ただし、「電力自由化について認知はしていても内容は知らない」といった層は23.2%おりますので、自由化の内容まである程度以上理解している割合であれば、概ね7割近くとなります(図1)。
図1 家庭用電力の小売り自由化認知度 出典:経済産業省
切り替えていない需要家でも、9割近くが自由化自体は認知している
下記の図は、電気プランを切り替えた需要家と、切り替えていない需要家に対する認知度調査のアンケート結果となります。こちらを見てみますと、切り替えていない需要家であっても、電力自由化について認知している割合は9割近くとなっています。つまり、電力自由化という制度を知りながら、何らかの理由によりプランの切り替えを行っていない需要家が大半であることが見てとれます。

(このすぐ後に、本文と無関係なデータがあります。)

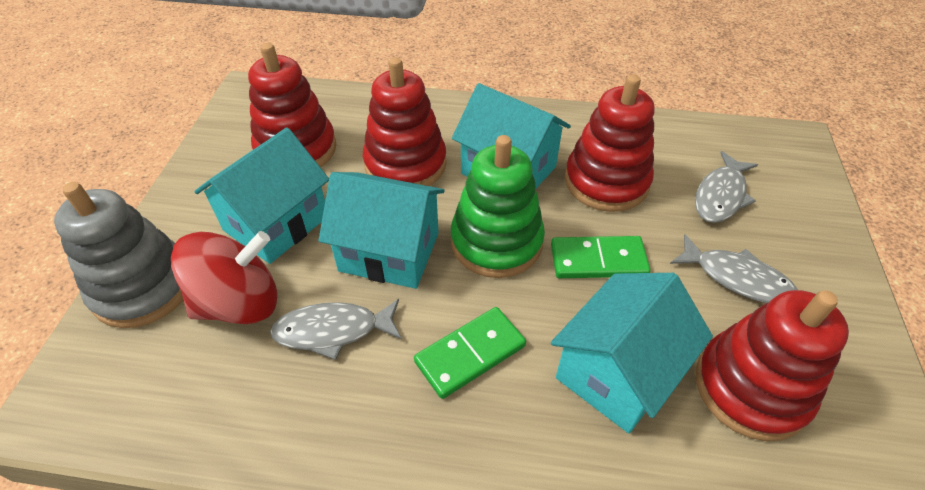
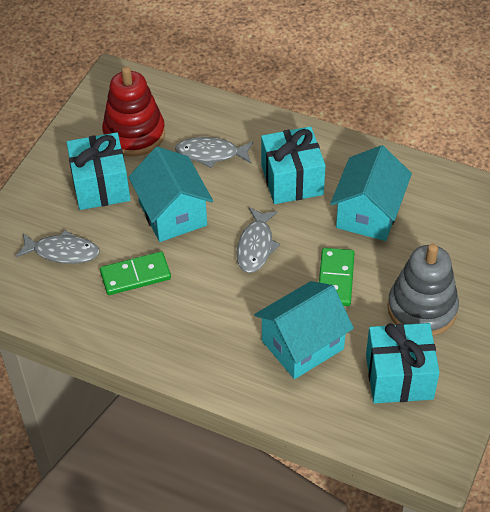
green stacking toy: [451,135,545,278] = 1 -> none = 0
red spinning top: [171,231,277,324] = 1 -> none = 0
red stacking toy: [248,43,337,168] [362,57,447,186] [565,75,655,212] [696,290,849,441] = 4 -> [102,66,165,157] = 1
turquoise gift: none = 0 -> [66,132,130,210] [261,126,326,204] [366,323,440,403] = 3
turquoise house: [194,128,329,264] [319,172,445,289] [452,83,571,188] [551,273,713,433] = 4 -> [128,146,213,242] [254,281,354,379] [330,145,412,241] = 3

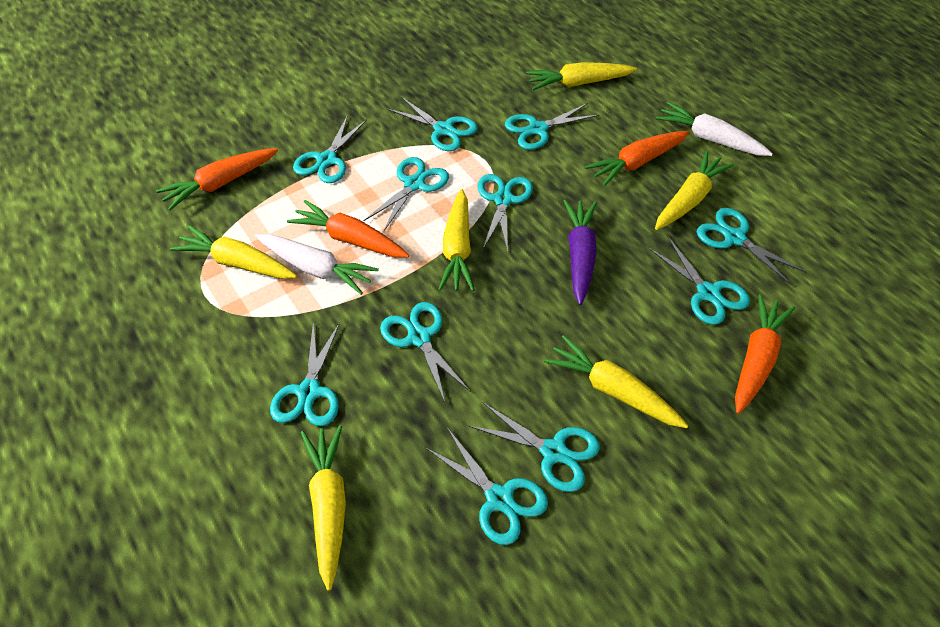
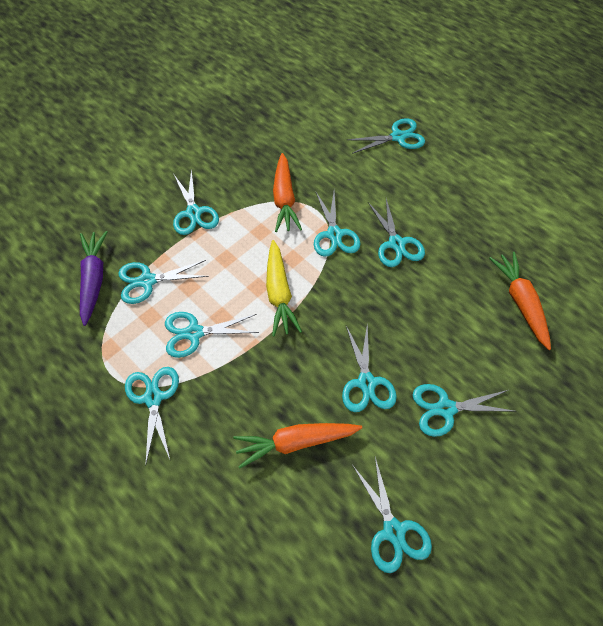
orange carrot: [156,148,278,210] [287,200,409,257] [585,131,690,186] [735,294,795,414] = 4 -> [233,423,362,469] [273,153,302,232] [489,252,551,350] = 3
turquoise scissors: [270,322,340,426] [293,115,367,183] [363,157,449,231] [380,302,471,402] [387,97,478,151] [426,429,548,545] [468,402,600,492] [477,174,533,252] [505,103,599,150] [648,237,750,325] [697,208,806,285] = 11 -> [118,260,209,304] [125,367,179,466] [165,312,259,358] [173,169,219,235] [314,192,361,257] [342,324,397,412] [347,118,425,154] [353,457,432,573] [368,199,425,267] [413,384,514,437] = 10
white carrot: [255,234,379,295] [656,102,773,156] = 2 -> none = 0
yellow carrot: [170,225,297,279] [301,425,346,591] [438,189,475,291] [526,62,637,90] [544,335,688,428] [655,151,734,230] = 6 -> [266,240,302,336] = 1

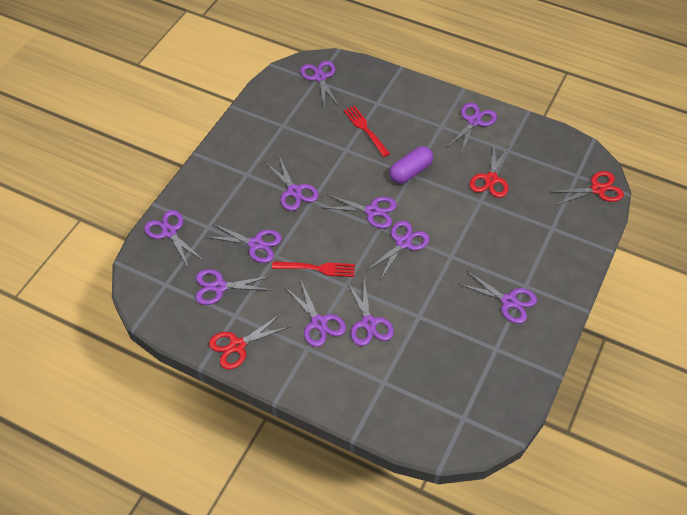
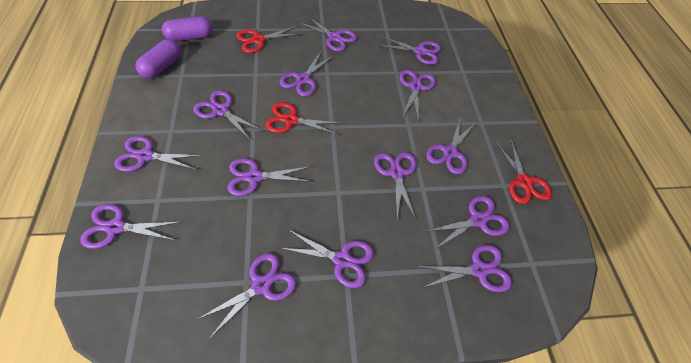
purple capsule: [389,146,433,184] = 1 -> [135,39,181,79] [162,16,213,41] = 2
purple scissors: [144,210,204,269] [195,269,273,305] [207,223,282,263] [265,156,319,211] [286,279,346,347] [300,61,339,107] [323,194,397,229] [347,279,394,346] [366,221,430,280] [447,103,497,153] [459,271,537,324] = 11 -> [80,204,180,249] [114,136,203,172] [193,90,263,140] [196,253,296,339] [228,158,312,196] [279,51,334,97] [280,230,374,288] [297,16,357,51] [374,152,417,220] [377,36,441,65] [399,70,436,122] [417,245,512,292] [424,196,510,249] [426,117,476,174] = 14
red fork: [272,261,355,277] [343,106,390,157] = 2 -> none = 0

一方で、電気プランを切り替えた需要家であっても、全員が電力自由化について理解しているかというと、そうではない結果となりました。プラン変更者の2.3%が「電力自由化について聞いたことがない」との回答をしており、こういった需要家はセットプラン等の訴求効果により、受動的に電気プランを切り替えているなどの要因が考えられます(図2)。
図2 小売り自由化認知度 料金プラン変更者と非変更者別 出典:経済産業省
変更を妨げている要因の第一位、「メリットが分からない」
これまで、電気プランを切り替えていない需要家であっても、電力自由化の制度自体は認知している割合は高いことを見てきました。そうした需要家が電気の購入先を変更しない理由として、アンケートでは「メリットがよくわからない」(44.0%)がトップであり、時点で「なんとなく不安」(37.3%)が多く挙がっておりました(図3)。自由化についての理解不足や不安感が、変更の阻害要因となっていることが窺える結果となっています。
図3 電気の購入先非変更理由/解決されたら変更すると思うもの 出典:経済産業省
域別においては東京電力管内が最も内容認知度が高い結果に
電力自由化の内容まで理解している割合では、東京電力管内(31.2%)がトップであり、次点で関西電力管内(29.9%)と続きました。その一方で、中国(18.0%)、四国(19.8%)、九州(18.5%)の各電力管内では20%を下回っており、地域差が現れております。
東京電力管内は、多様な料金プランを選択できることもあり、プランの切り替え件数・割合も全国トップです。こうした環境が電力自由化の理解度の高さを形作る一因であると考えられます。しかし、「電力自由化の内容までは分からないが、制度自体を認知している」といった割合であれば、どの地域も概ね9割近くであり、各地域において遜色がありません(図4)。
地方においては、現状ではまだまだ料金プランの選択の余地が少なく、切り替えが1%未満とほとんど進んでいない地域も多いです。しかしそうした地域であっても、制度自体の認知度は高いので、急速に切り替えが進んでいくポテンシャルはあります。例えば、前述のように「メリットが分かりづらい」などの不安を払拭することにより電力自由化が身近になっていくことが期待されます。